You can take the songwriter out of the Brill Building but you can’t take the Brill Building out of the songwriter; I don’t know if anybody’s said that, and I don’t even know if it’s actually true, but it applies in this case. Specifically written for The Animals, “It’s My Life” sounds like it could’ve been tackled by any number of the decade’s girl groups minus a hitch.

This isn’t necessarily a flaw. Price is certainly missed, but the band is in fine form and Chandler unleashes another huge opening. As a young listener getting acclimated to Rock Music, the guitar and vocals were easiest, the drums a bit harder, and bass the most resistant to full understanding; frankly, hearing “We Gotta Get Out of this Place” and “It’s My Life” on the radio lent much insight into Rock as a band-derived art form. Thanks, Chas.

The Best of The Animals holds 15 examples of prime mid-‘60s Brit rock ‘n’ roll. They had other hits of course; some were minor, but all the A-sides here made the charts in either in the US or UK, seven in both. That includes “I’m Crying,” an energetic Burdon/Price original that’s descended from Diddley as it sets the stage for the garage scene. Had it sold better Most might’ve allowed more group-penned ditties onto the plug sides of those 45s. But then The Animals’ tale would be different.

Speaking of Bo and stories, the band’s lovely tribute to that giant is here, as are a slew of glorious blues/R&B-based nuggets, counting two by John Lee Hooker, with “Boom Boom” delivering the essence of a Windy City gin joint directly into a London discothèque. And again, the running-order is quite thoughtful, culminating with a splendid version of Sam Cooke’s “Bring It on Home to Me.”

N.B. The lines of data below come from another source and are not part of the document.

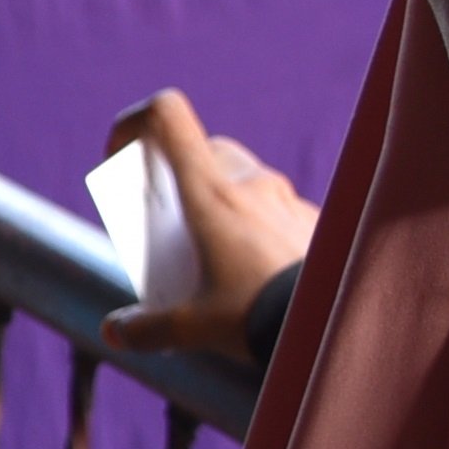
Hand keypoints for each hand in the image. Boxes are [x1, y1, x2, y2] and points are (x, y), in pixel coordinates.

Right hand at [99, 89, 317, 363]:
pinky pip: (277, 208)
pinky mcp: (313, 220)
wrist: (332, 326)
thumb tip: (116, 332)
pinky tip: (257, 268)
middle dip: (180, 173)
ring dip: (221, 201)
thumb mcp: (193, 327)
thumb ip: (147, 329)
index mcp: (210, 193)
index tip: (122, 157)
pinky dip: (257, 226)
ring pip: (244, 178)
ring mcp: (287, 198)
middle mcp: (250, 183)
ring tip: (214, 252)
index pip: (167, 116)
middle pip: (205, 149)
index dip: (134, 124)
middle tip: (170, 219)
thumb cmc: (257, 318)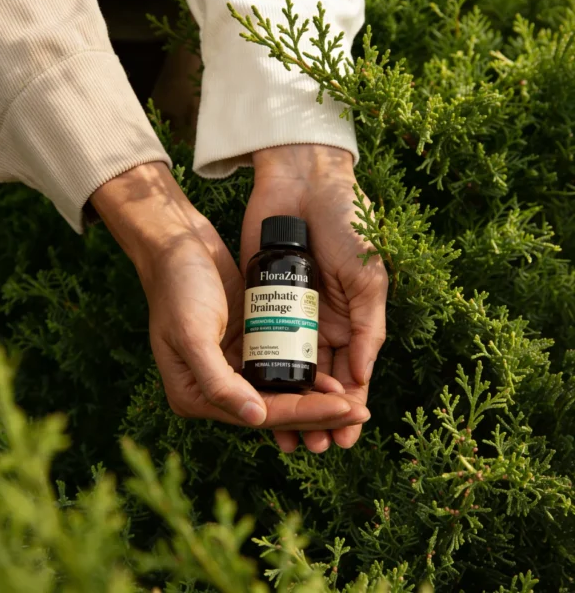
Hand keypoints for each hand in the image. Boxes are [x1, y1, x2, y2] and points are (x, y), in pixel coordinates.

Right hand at [91, 162, 371, 433]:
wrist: (177, 243)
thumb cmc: (177, 286)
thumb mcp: (191, 334)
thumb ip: (219, 382)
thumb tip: (257, 419)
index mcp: (195, 395)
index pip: (262, 414)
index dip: (305, 415)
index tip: (345, 411)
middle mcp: (214, 386)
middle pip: (275, 408)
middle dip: (318, 413)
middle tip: (361, 414)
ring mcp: (231, 365)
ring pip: (280, 391)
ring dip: (314, 398)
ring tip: (353, 402)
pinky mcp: (244, 343)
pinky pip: (279, 365)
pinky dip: (303, 372)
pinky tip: (330, 376)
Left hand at [242, 146, 387, 452]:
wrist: (303, 181)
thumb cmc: (346, 223)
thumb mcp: (368, 274)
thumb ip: (369, 325)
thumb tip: (363, 375)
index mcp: (354, 317)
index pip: (354, 373)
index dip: (350, 405)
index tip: (346, 436)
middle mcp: (324, 322)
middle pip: (322, 380)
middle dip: (320, 414)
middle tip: (316, 447)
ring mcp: (292, 314)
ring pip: (293, 370)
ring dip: (293, 403)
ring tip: (289, 438)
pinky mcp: (263, 301)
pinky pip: (264, 344)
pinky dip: (266, 374)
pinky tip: (261, 399)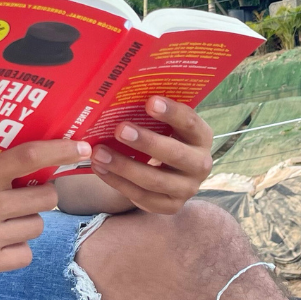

In terms of exhaustiveness, the 2CD Complete Animals documents this fruitful period very well, but as single disc compilations go, this one’s difficult to beat; EMI’s ’97 CD (identical cover and title building on the ’71 UK album The Most of The Animals) adds five more tracks, but the trimness of these 15 cuts is preferable. Plus, it’s on LP. In a shade over 46 minutes it concisely synopsizes the early motions of a frequently exceptional band.